A yellow ad has publishers seeing green following a multi-million dollar programmatic blunder.

On Tuesday at about 7 p.m. ET, many publishers both in the U.S. and Australia saw many--if not all--of their ad slots filled with display ads featuring nothing but the color yellow. They were up for 45 minutes.

The costly mistake occurred during a Google training program when an employee accidentally purchased the 300x250 ad units, the sources said. Publishers who checked their logs saw the advertisements came from theiconic.au.com, an Australian retailer.

Google confirmed to Ad Age that it would honor the payments.

Needless to say, Christmas came early for some publishers.

"We were making a grand in less than a few seconds," says Rishi Jethi, founder and CEO of San Francisco-based publication Illumeably. "I thought it was some crazy Q4 action or maybe our reporting was screwed up."

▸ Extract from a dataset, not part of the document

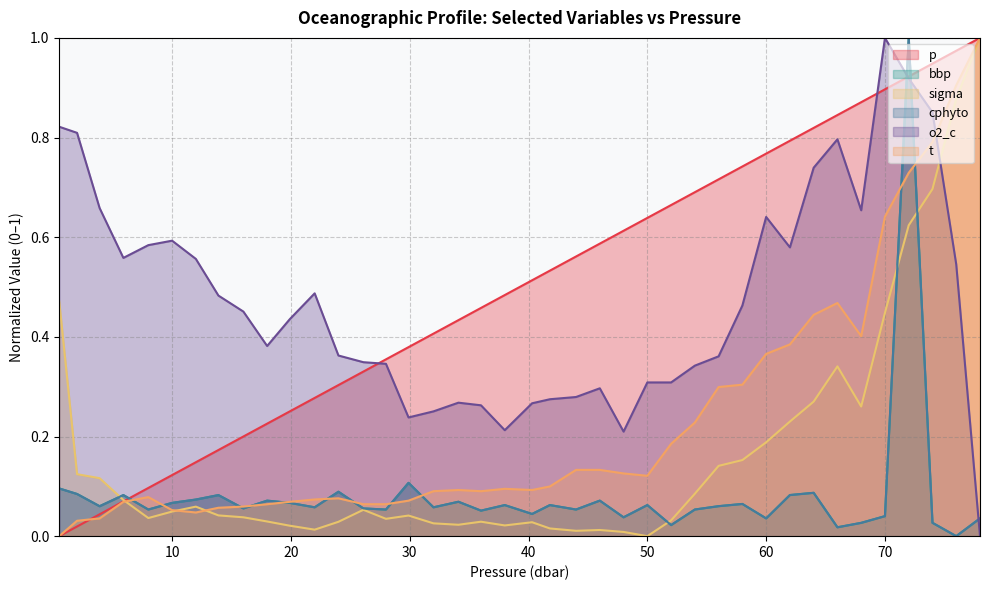

True or false: t has more than 1 points higher than both neighbors.

True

Jethi says he checked his website about 7 p.m. ET and saw nothing but yellow ads. When he checked the site's data, he saw the website was getting roughly $270 CPMs, meaning he was paid that amount each time the ad appeared 1,000 times.

He adds that the yellow advertisement followed him wherever he went on the web. "It was showing up on all the big publishers like CNN, Forbes," he says. "I'm sure they lost tens of millions of dollars." Another publisher Ad Age spoke with, but asked to remain anonymous, says they saw payments "north of $100,000."

Calls made to The Iconic were not returned; its agency, DMG360, also did not respond.

In an emailed statement, a Google spokesperson confirmed the error, saying, "An advertiser training exercise led to an error where actual spend happened on publisher sites for approximately 45 minutes. As soon as we were made aware of this honest mistake we worked quickly to stop the campaigns running. We will honor payments to publishers for any ads purchased and are working hard to put safeguards in place to ensure this doesn't happen again."